Lytorhynchus maynardi
- Conservation status: Least Concern (IUCN 3.1)

Scientific classification
- Kingdom: Animalia
- Phylum: Chordata
- Class: Reptilia
- Order: Squamata
- Suborder: Serpentes
- Family: Colubridae
- Genus: Lytorhynchus
- Species: L. maynardi
- Binomial name: Lytorhynchus maynardi Alcock & Finn, 1897

= Lytorhynchus maynardi =

- Genus: Lytorhynchus
- Species: maynardi
- Authority: Alcock & Finn, 1897
- Conservation status: LC

Species of lizard

Lytorhynchus maynardi, also known commonly as Maynard's longnose sand snake and the Baloch awl-headed sand snake, is a species of snake in the subfamily Colubrinae of the family Colubridae. The species is native to Asia.

==Etymology==
The specific name, maynardi, is in honor of Colonel F.P. Maynard (died 1921), a physician with the Indian Medical Service.

==Description==
Dorsally, Lytorhynchus maynardi is salmon-colored with a series of many narrow dark brown crossbars. Ventrally, it is cream-colored.

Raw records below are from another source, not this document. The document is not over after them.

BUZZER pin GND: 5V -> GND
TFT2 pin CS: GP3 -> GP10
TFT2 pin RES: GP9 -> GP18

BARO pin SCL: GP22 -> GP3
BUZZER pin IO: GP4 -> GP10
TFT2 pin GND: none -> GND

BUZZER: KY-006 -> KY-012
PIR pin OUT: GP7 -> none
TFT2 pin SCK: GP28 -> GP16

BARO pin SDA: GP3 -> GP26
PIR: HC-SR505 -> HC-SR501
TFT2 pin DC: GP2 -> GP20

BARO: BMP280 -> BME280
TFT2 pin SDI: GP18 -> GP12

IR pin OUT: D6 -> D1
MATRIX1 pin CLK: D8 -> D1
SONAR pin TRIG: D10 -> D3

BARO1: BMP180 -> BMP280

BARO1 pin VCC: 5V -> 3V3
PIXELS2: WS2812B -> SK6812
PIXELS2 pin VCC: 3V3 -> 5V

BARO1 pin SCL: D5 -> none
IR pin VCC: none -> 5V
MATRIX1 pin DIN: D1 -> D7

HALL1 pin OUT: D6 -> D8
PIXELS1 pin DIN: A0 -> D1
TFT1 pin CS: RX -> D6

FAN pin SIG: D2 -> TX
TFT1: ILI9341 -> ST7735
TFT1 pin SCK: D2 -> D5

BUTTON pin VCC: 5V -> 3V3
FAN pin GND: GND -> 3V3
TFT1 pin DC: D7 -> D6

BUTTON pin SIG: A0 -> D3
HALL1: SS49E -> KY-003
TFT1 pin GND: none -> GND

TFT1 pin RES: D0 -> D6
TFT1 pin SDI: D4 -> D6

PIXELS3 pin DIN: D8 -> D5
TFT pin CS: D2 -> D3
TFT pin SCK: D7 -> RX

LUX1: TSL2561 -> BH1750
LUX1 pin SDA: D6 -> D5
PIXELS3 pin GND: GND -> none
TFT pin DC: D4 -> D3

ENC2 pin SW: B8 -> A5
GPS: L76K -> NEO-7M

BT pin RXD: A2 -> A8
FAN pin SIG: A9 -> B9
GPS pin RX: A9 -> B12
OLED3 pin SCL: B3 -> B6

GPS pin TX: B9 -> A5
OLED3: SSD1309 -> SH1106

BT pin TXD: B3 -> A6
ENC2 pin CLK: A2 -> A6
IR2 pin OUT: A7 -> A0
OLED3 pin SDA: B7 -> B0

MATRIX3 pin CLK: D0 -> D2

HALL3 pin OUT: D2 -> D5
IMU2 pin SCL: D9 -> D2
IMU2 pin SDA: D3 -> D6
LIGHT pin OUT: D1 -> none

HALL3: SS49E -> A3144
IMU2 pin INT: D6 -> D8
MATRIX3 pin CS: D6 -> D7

==Geographic distribution==
Lytorhynchus maynardi is found Afghanistan, Iran, and Pakistan.

==Behavior and habitat==
The preferred natural habitats of Lytorhynchus maynardi are desert and shrubland. The species is fossorial and in Iran occurs in sand dune habitats at altitudes around 500 m. The species' type locality is in southern Afghanistan at an elevation of 1,310 m. It is nocturnal (active at night).

==Diet==
Lytorhynchus maynardi preys upon arthropods and small lizards.

==Reproduction==
Lytorhynchus maynardi is oviparous. Clutch size is 2–4 eggs.